Não desejo de nenhuma forma que o passado volte, é para frente que se anda, mas se a vida me fizesse esbarrar com algum deles eu até olharia com aquela cara de joinha…rs De poxa, valeu por ter estado ali e ter ido embora quando achou que era a hora. Valeu pelas lembranças, por ser um cara bacana, por ter me ensinado tanto… se sou uma mulher hoje, devo muito a você! Realmente me desculpe por não ter cuidado tão bem do seu coração como eu deveria, também não cuidaram do meu e ai eu aprendi. Não falaria nada, depois de tantas palavras ao vento, tantas juras de eternidade efêmera e bilhetes no espelho de motéis, você vê quando você perde você ganha e que não há nada a ser dito…

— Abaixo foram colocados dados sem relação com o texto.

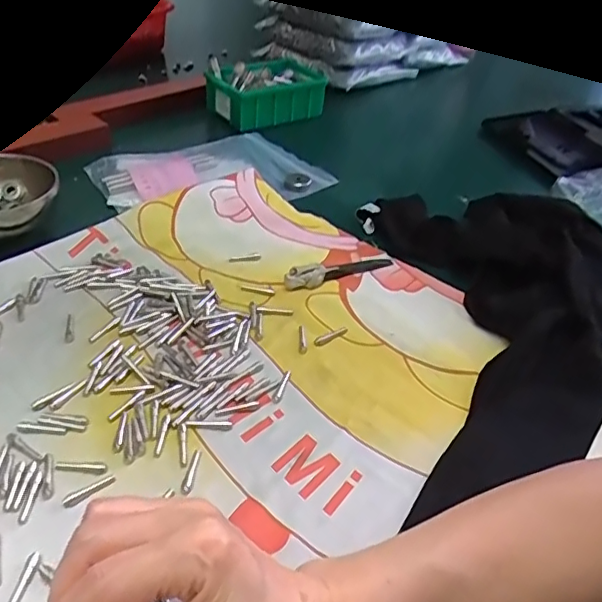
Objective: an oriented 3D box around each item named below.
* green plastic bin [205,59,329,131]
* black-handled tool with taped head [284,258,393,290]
[{"bbox_3d":[-0.038,-0.275,0.758,0.152,0.049,0.078,-18,46,-27],"label":"green plastic bin"},{"bbox_3d":[0.036,-0.030,0.500,0.107,0.018,0.016,-17,45,-26],"label":"black-handled tool with taped head"}]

Olhar para frente com aquela sensação de valeu a pena… hoje eu vejo muito mais longe do que antes, vejo com mais clareza meu passado por não ter sentimentos envolvidos. Valorizo mais esses momentos como esses que eu citei, não vejo como obrigação, mas como presentes que a vida dá. Deus colocou anjos da guarda no meu caminho até aqui, até que eu decidi ser o anjo da guarda de alguém, não pedir colo, mas sim dar… é mais difícil do que eu pensei, mas eu me sinto bem me doando, mesmo que eu me machuque, sei que vale a pena.
“Quando tudo mais que você sentir morrer, preserve a gratidão com você para que o coração não endureça. Deus faz hoje e só vamos entender lá na frente… Não peça nada em troca.”
Acho que eu fiz um balanço sem querer por estar num momento de pausa… um momento comigo mesma, e estou bem não sentindo falta de estar com ninguém.